De acordo com a empresa independente de pesquisa de segurança e proteção de dados, Ponemon, a maior parcela do custo de tempo de inatividade é a interrupção dos negócios — uma categoria que inclui danos à reputação e rotatividade de clientes. A perda de receita ficou em segundo lugar na pesquisa da empresa. E a terceira maior dificuldade financeira associada a incidentes foi a produtividade do usuário final.

Outra categoria comum de perdas é a perda de produtividade interna — da equipe de TI encarregada de resolver o incidente, de equipes adjacentes envolvidas no gerenciamento de incidentes (como RP, gerentes de mídia social e representantes de atendimento ao cliente) e de outros funcionários afetados pela interrupção.

Para provedores de software, penalidades financeiras de SLA, multas governamentais (por qualquer violação dos requisitos regulamentares) e litígios e liquidações são drenos financeiros muito reais. E, para as empresas que lidam com produtos físicos, estoque esgotado é um risco significativo.

Sem mencionar os custos do empreiteiro, substituição de equipamentos e problemas de retenção de funcionários. Afinal, incidentes causam estresse. O estresse cria trabalhadores infelizes. E trabalhadores infelizes se vão. Especialistas estimam que o custo da substituição de um funcionário é 33% do salário anual.

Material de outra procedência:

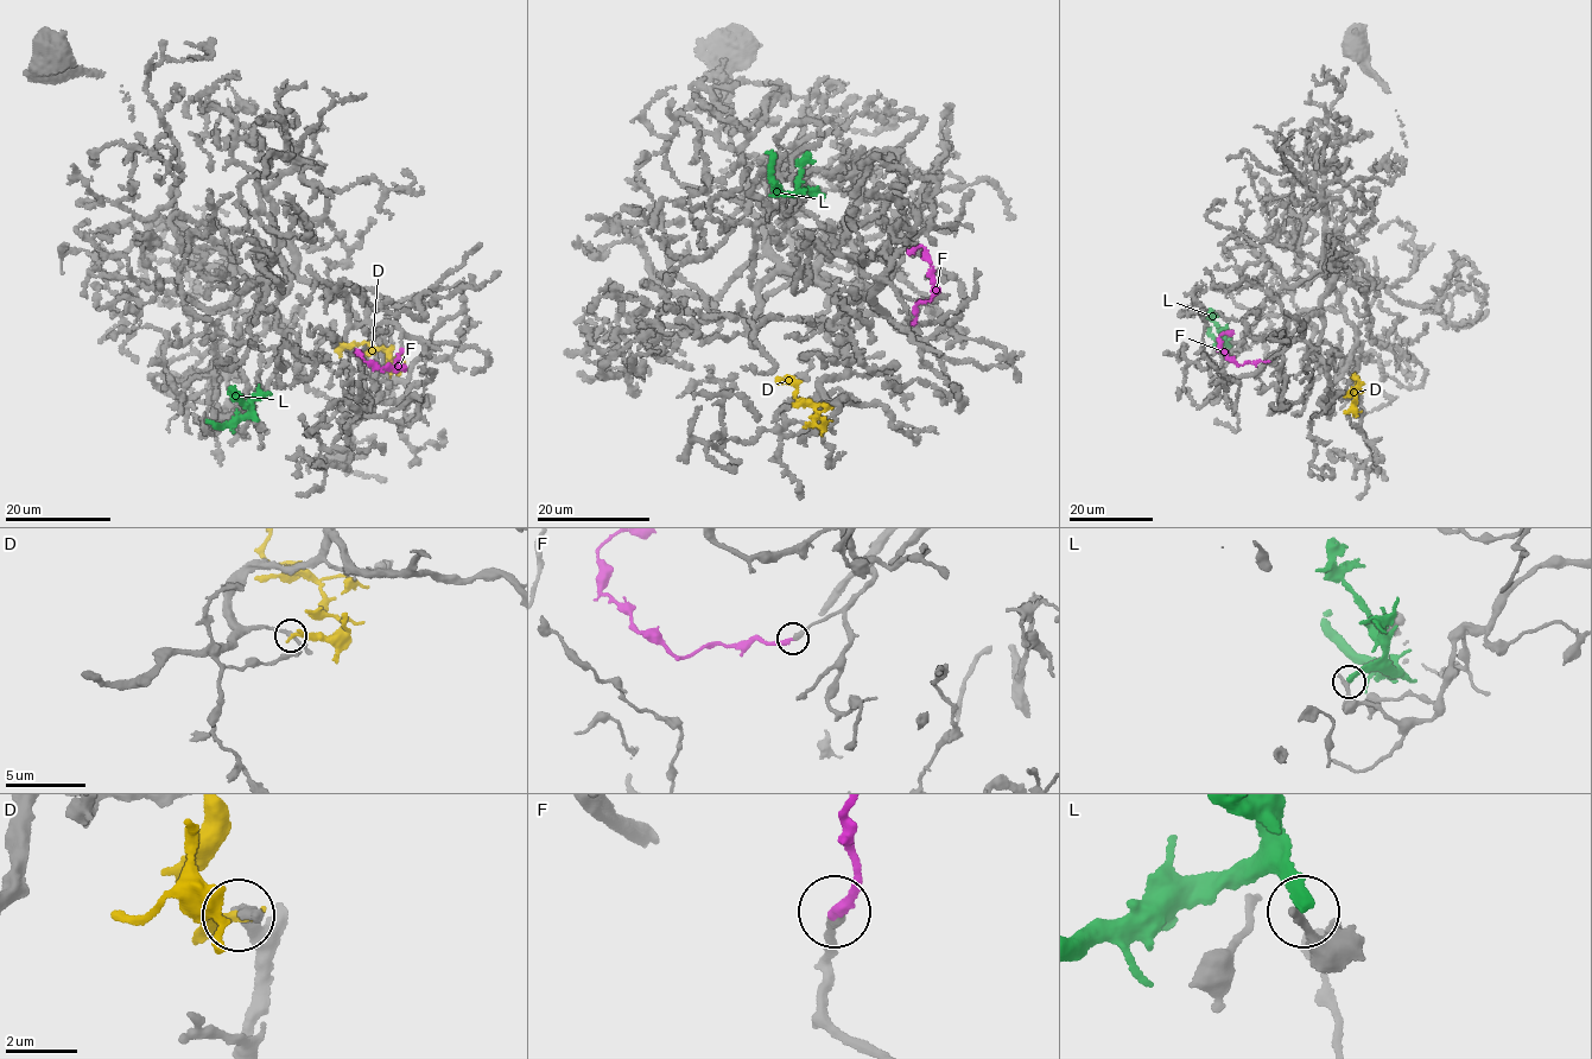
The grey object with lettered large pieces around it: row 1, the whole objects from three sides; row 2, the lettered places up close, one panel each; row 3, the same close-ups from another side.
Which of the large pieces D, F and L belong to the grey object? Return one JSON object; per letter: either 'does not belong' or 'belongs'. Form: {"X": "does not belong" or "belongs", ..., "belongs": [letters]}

Como minimizar os custos de tempo de inatividade

Valores como os mencionados acima deixam claro que minimizar o tempo de inatividade deve ser uma prioridade para empresas de qualquer porte e setor. Então, como mitigar os riscos do tempo de inatividade e minimizar os custos? Aqui estão cinco maneiras testadas e comprovadas:

Crie um plano detalhado de recuperação de desastres

O que você vai fazer quando ocorrer tempo de inatividade? Se você ainda não souber a resposta a essa pergunta, a resposta padrão vai ser “perder tempo precioso descobrindo o que fazer”.

Quanto melhor for o plano de resposta a incidentes, mais rápida e eficaz vai ser a resposta das equipes aos incidentes. É por esse motivo que o primeiro passo de qualquer novo programa de gerenciamento de incidentes deve incluir processo e planejamento.

Faça uma comunicação clara e frequente

Com a interrupção dos negócios representando impressionantes 35% dos custos de tempo de inatividade, é mais importante do que nunca priorizar a comunicação de incidentes e o atendimento ao cliente durante e após os incidentes.

Elimine os pontos falhos isolados

A remoção de pontos falhos isolados da infraestrutura e dos processos existentes é uma das maneiras mais rápidas de reduzir o tempo de inatividade e mitigar seus custos. Ou seja: implantar ações como o balanceamento de carga entre servidores, seguir boas práticas de backup e adotar falhas técnicas seguras revistas por pares em suas implementações.

Priorize a prevenção

Não há uma maneira 100% à prova de falhas de evitar incidentes. Mas não quer dizer que elas não possam ser minimizadas.

O alto custo do tempo de inatividade é um bom motivador para que a liderança priorize a substituição de sistemas e recursos de segurança desatualizados e corrijam itens antes que eles levem a incidentes graves.

Não ignore a análise retrospectiva

Quando o tempo de inatividade chega (e no complexo mundo técnico, sempre acontece), a melhor maneira de evitar interrupções futuras é ter uma forte prática de análise retrospectiva.

Uma análise retrospectiva de incidente reúne as equipes para discutir os dados de um incidente: por que aconteceu, o impacto, quais ações foram tomadas para mitigá-lo e resolvê-lo e — mais importante ainda — o que deve ser feito para evitar que aconteça de novo.

Na Atlassian, as análises retrospectivas são sem culpa — focados em chegar à raiz do item em vez de apontar culpados. Também defendemos a documentação inteligente, projetada para resumir o que foi aprendido durante a análise retrospectiva e sugerimos melhorias que vão ajudar a evitar repetir os itens que acabamos de nos esforçar para corrigir.